Observational Constraints on the Ultra-high Energy Cosmic Neutrino Flux from the Second Flight of the ANITA Experiment
The ANITA Collaboration: P. W. Gorham (1), P. Allison (1), B. M., Baughman (2), J. J. Beatty (2), K. Belov (3), D. Z. Besson (4), S. Bevan (5),, W. R. Binns (6), C. Chen (7), P. Chen (7), J. M. Clem (8), A. Connolly (5),, M. Detrixhe (4), D. De Marco (8), P. F. Dowkontt (6)

TL;DR
The ANITA experiment's second flight set new limits on ultra-high energy cosmic neutrino flux by detecting no significant signals, thereby constraining existing cosmogenic neutrino models.
Contribution
This study provides the most stringent upper limits to date on the flux of ultra-high energy cosmic neutrinos using improved balloon-borne radio detection techniques.
Findings
Detected 2 events consistent with background expectations.
Set the strongest upper limits on neutrino flux in the 1-1000 EeV range.

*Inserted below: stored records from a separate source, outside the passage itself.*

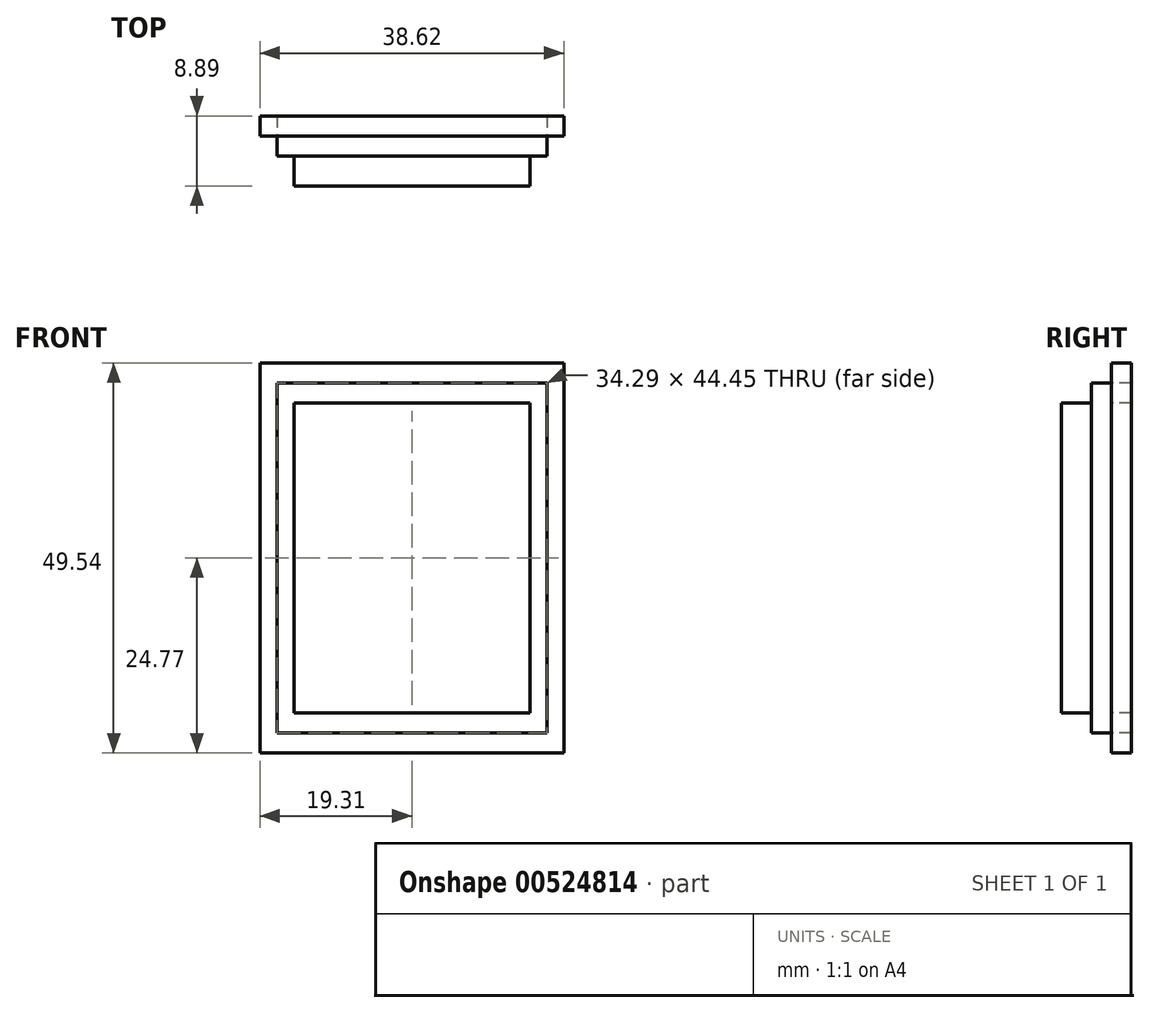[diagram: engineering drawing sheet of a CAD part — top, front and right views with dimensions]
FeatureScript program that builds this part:
annotation { "Feature Type Name" : "Feature", "Feature Type Description" : "" }
export const myFeature = defineFeature(function(context is Context, id is Id, definition is map)
    precondition{}
    {
        {
            var Q0;
            Q0=qCreatedBy(makeId("Front.planeOp"),FACE);
            var sketch = newSketch(context, id + "F0", { "sketchPlane" : qUnion([Q0])});
            skLineSegment(sketch, "E0.bottom", {"start": v(17.14, -22.23) * mm, "end": v(-17.14, -22.23) * mm});
            skLineSegment(sketch, "E0.top", {"start": v(17.14, 22.23) * mm, "end": v(-17.14, 22.23) * mm});
            skLineSegment(sketch, "E0.left", {"start": v(17.14, -22.23) * mm, "end": v(17.14, 22.23) * mm});
            skLineSegment(sketch, "E0.right", {"start": v(-17.14, -22.23) * mm, "end": v(-17.14, 22.23) * mm});
            skPoint(sketch, "E0.middle", {"position": v(0, 0) * mm});
            skLineSegment(sketch, "E1.bottom", {"start": v(-14.98, -22.23) * mm, "end": v(-19.31, -22.23) * mm});
            skLineSegment(sketch, "E1.top", {"start": v(-14.98, 22.23) * mm, "end": v(-19.31, 22.23) * mm});
            skLineSegment(sketch, "E1.left", {"start": v(-14.98, -22.23) * mm, "end": v(-14.98, 22.23) * mm});
            skLineSegment(sketch, "E1.right", {"start": v(-19.31, -22.23) * mm, "end": v(-19.31, 22.23) * mm});
            skPoint(sketch, "E1.middle", {"position": v(-17.14, 0) * mm});
            skLineSegment(sketch, "E2.bottom", {"start": v(19.31, -22.23) * mm, "end": v(14.98, -22.23) * mm});
            skLineSegment(sketch, "E2.top", {"start": v(19.31, 22.23) * mm, "end": v(14.98, 22.23) * mm});
            skLineSegment(sketch, "E2.left", {"start": v(19.31, -22.23) * mm, "end": v(19.31, 22.23) * mm});
            skLineSegment(sketch, "E2.right", {"start": v(14.98, -22.23) * mm, "end": v(14.98, 22.23) * mm});
            skPoint(sketch, "E2.middle", {"position": v(17.15, 0) * mm});
            skLineSegment(sketch, "E3.bottom", {"start": v(19.31, 19.69) * mm, "end": v(-19.31, 19.69) * mm});
            skLineSegment(sketch, "E3.top", {"start": v(19.31, 24.77) * mm, "end": v(-19.31, 24.77) * mm});
            skLineSegment(sketch, "E3.left", {"start": v(19.31, 19.69) * mm, "end": v(19.31, 24.77) * mm});
            skLineSegment(sketch, "E3.right", {"start": v(-19.31, 19.69) * mm, "end": v(-19.31, 24.77) * mm});
            skPoint(sketch, "E3.middle", {"position": v(0, 22.23) * mm});
            skLineSegment(sketch, "E4.bottom", {"start": v(19.31, -24.77) * mm, "end": v(-19.31, -24.77) * mm});
            skLineSegment(sketch, "E4.top", {"start": v(19.31, -19.68) * mm, "end": v(-19.31, -19.68) * mm});
            skLineSegment(sketch, "E4.left", {"start": v(19.31, -24.77) * mm, "end": v(19.31, -19.68) * mm});
            skLineSegment(sketch, "E4.right", {"start": v(-19.31, -24.77) * mm, "end": v(-19.31, -19.68) * mm});
            skPoint(sketch, "E4.middle", {"position": v(0, -22.23) * mm});
            skSolve(sketch);
        }
        {
            var Q0;
            {var subQ0=sQuery(id+"F0.wireOp",EDGE,"E4.top");var subQ1=sQuery(id+"F0.wireOp",EDGE,"E1.left");var subQ2=makeQuery(id+"F0.imprint","INTERSECT",VERTEX,{"derivedFrom":[subQ1,subQ0]});Q0=makeQuery(id+"F0.imprint","IMPRINT",FACE,{"disambiguationData":[TD([[makeQuery(id+"F0.imprint","IMPRINT",EDGE,{"disambiguationData":[TD([[subQ2,-1.0]])],"derivedFrom":subQ1}),-1.0]])]});}
            extrude(context, id + "F1", {"entities" : qUnion([Q0]), "depth" : 6.35 * mm, "offsetDistance" : 25.4 * mm});
        }
        {
            var Q0;
            Q0 = qSketchRegion(id + "F0", true);
            extrude(context, id + "F2", {"entities" : qUnion([Q0]), "oppositeDirection" : true, "depth" : 2.54 * mm, "offsetDistance" : 25.4 * mm});
        }
        {
            var Q0;
            {var subQ0=sQuery(id+"F0.wireOp",EDGE,"E0.top");Q0=makeQuery(id+"F0.imprint","IMPRINT",FACE,{"disambiguationData":[TD([[makeQuery(id+"F0.imprint","IMPRINT",EDGE,{"derivedFrom":subQ0}),1.0]])]});}
            var Q1;
            {var subQ0=sQuery(id+"F0.wireOp",EDGE,"E4.top");var subQ1=sQuery(id+"F0.wireOp",EDGE,"E0.left");var subQ2=makeQuery(id+"F0.imprint","INTERSECT",VERTEX,{"derivedFrom":[subQ1,subQ0]});Q1=makeQuery(id+"F0.imprint","IMPRINT",FACE,{"disambiguationData":[TD([[makeQuery(id+"F0.imprint","IMPRINT",EDGE,{"disambiguationData":[TD([[subQ2,-1.0]])],"derivedFrom":subQ1}),1.0]])]});}
            var Q2;
            {var subQ0=sQuery(id+"F0.wireOp",EDGE,"E0.bottom");Q2=makeQuery(id+"F0.imprint","IMPRINT",FACE,{"disambiguationData":[TD([[makeQuery(id+"F0.imprint","IMPRINT",EDGE,{"derivedFrom":subQ0}),-1.0]])]});}
            var Q3;
            {var subQ0=sQuery(id+"F0.wireOp",EDGE,"E4.top");var subQ1=sQuery(id+"F0.wireOp",EDGE,"E0.right");var subQ2=makeQuery(id+"F0.imprint","INTERSECT",VERTEX,{"derivedFrom":[subQ1,subQ0]});Q3=makeQuery(id+"F0.imprint","IMPRINT",FACE,{"disambiguationData":[TD([[makeQuery(id+"F0.imprint","IMPRINT",EDGE,{"disambiguationData":[TD([[subQ2,-1.0]])],"derivedFrom":subQ1}),-1.0]])]});}
            extrude(context, id + "F3", {"entities" : qUnion([Q0, Q1, Q2, Q3]), "operationType" : NewBodyOperationType.ADD, "depth" : 2.54 * mm, "offsetDistance" : 25.4 * mm});
        }
    });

Excluded several cosmogenic neutrino models.
Abstract
The Antarctic Impulsive Transient Antenna (ANITA) completed its second long-duration balloon flight in January 2009, with 31 days aloft (28.5 live days) over Antarctica. ANITA searches for impulsive coherent radio Cherenkov emission from 200 to 1200 MHz, arising from the Askaryan charge excess in ultra-high energy neutrino-induced cascades within Antarctic ice. This flight included significant improvements over the first flight in the payload sensitivity, efficiency, and a flight trajectory over deeper ice. Analysis of in-flight calibration pulses from surface and sub-surface locations verifies the expected sensitivity. In a blind analysis, we find 2 surviving events on a background, mostly anthropogenic, of 0.97+-0.42 events. We set the strongest limit to date for 1-1000 EeV cosmic neutrinos, excluding several current cosmogenic neutrino models.